Find out below why these laws are so important, what impact these two plenary votes could have and what we, along with some of our members, have to say about them.
What is the Industrial Emissions Directive?
The Industrial Emissions Directive (IED) has been designed to stop and/or control industrial emissions.
Adopted in 2010, it’s currently the main policy in Europe to regulate pollutant emissions from industry, including from air pollution and wastewater discharge.
In 2022, the Commission adopted proposals to make the IED stronger by including emissions from large cattle farms within its scope, in addition to the large pig and poultry farms that were already covered.
Any installation controlled by the IED is forced to reduce emissions, and needs a permit to operate. The original Commission proposal suggested including more industrial-size animal farms, with a threshold of 150 or more livestock units (LSU). 150 LSU corresponds to, as examples, a large farm with 500 pigs, 150 dairy cows, 10,700 laying hens or 21,400 broiler chickens.
The goal of this revision was to bring the Directive more closely in-line with the goals set out in the European Green Deal, and other relevant policies. The debate around it has also put the intensification of EU animal farming in the spotlight.
On July 10, the European Parliament will vote on the Commission’s proposal. If they vote in favour of it, amazing steps could be taken to reduce our industrial emissions - especially from agriculture.
If they vote against it, however, these systems will continue to cause great damage to nature and the climate - which they’re already doing at an alarming rate.
What is the Nature Restoration Law?
Last year, the European Commission adopted a proposal for a Nature Restoration Law, which focuses on how we can recover and protect our ecosystems. Among its targets, the proposal aims to restore at least 20% of the EU’s land and sea areas by 2030 and all ecosystems in need by 2050.

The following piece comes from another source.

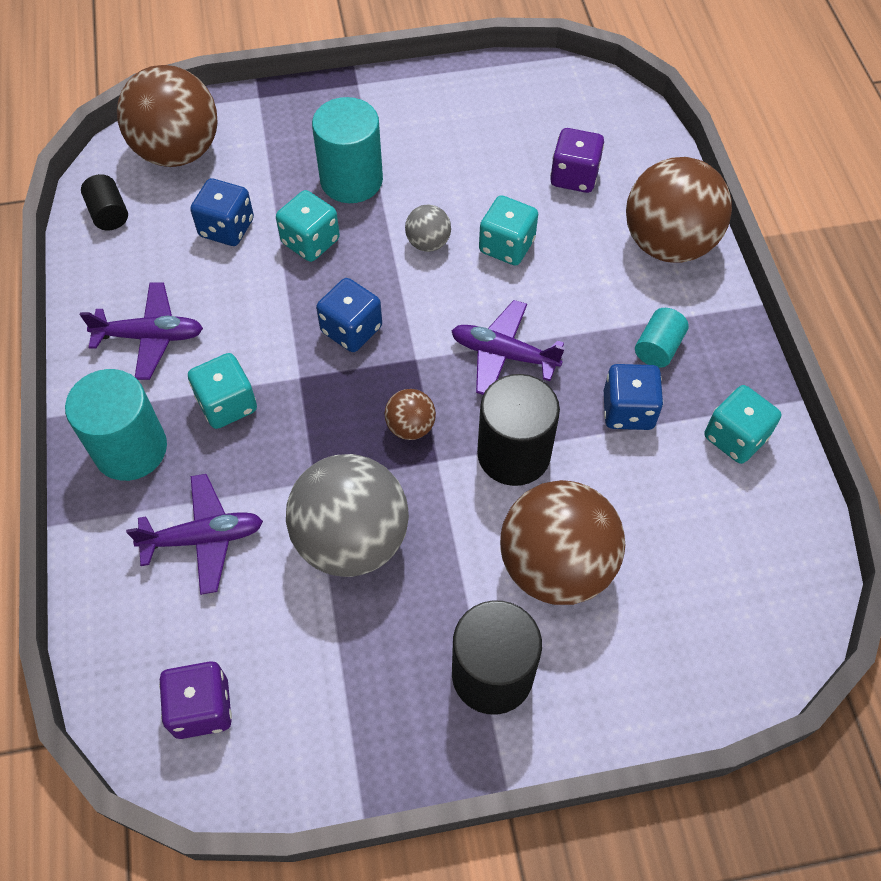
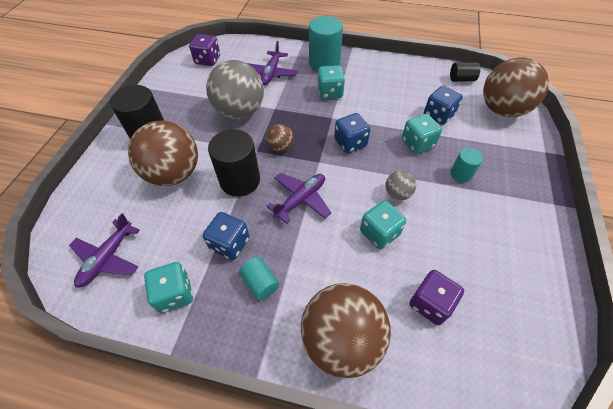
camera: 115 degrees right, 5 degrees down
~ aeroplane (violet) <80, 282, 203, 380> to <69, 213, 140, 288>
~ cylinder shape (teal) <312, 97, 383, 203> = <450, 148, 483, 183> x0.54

There are plenty of positive examples of where nature restoration strategies have been successful. Deploying these kinds of strategies at EU level, then, would have sweeping impacts on biodiversity, land and marine ecosystems, the health of our soils (which is critical for food security) and more. As with the Industrial Emissions Directive, it’s extremely important that policymakers acknowledge the necessity of this move and vote in its favour.
What are the stakes?
The 2020 State of Nature in the EU report states that only 14% of habitats and only 27% of non-bird species currently have good conservation status. Moreover, the 2021 assessment for the EU Red List of Birds showed that 1 out of 3 bird species declined over the last few decades. These numbers demonstrate that, beyond species’ populations, wild animal individuals in the EU are suffering from a decline in the quality of their habitats. Habitat loss is a major source of stress for wild animals, restraining their movements and threatening their access to food, water and shelter.
These issues clearly can’t be allowed to develop any further. Only action at EU level will help us to mitigate our impacts on the climate and environment in a meaningful way. That’s why we’re working with our members to call on the European Parliament to address these plenary votes with the seriousness they deserve.
It’s time for our policies to meet our planet’s needs!
We’re looking to the European Parliament to redefine ‘climate change’ -by changing the course of the climate crisis, instead of letting it continue - and using their power for the planet’s good.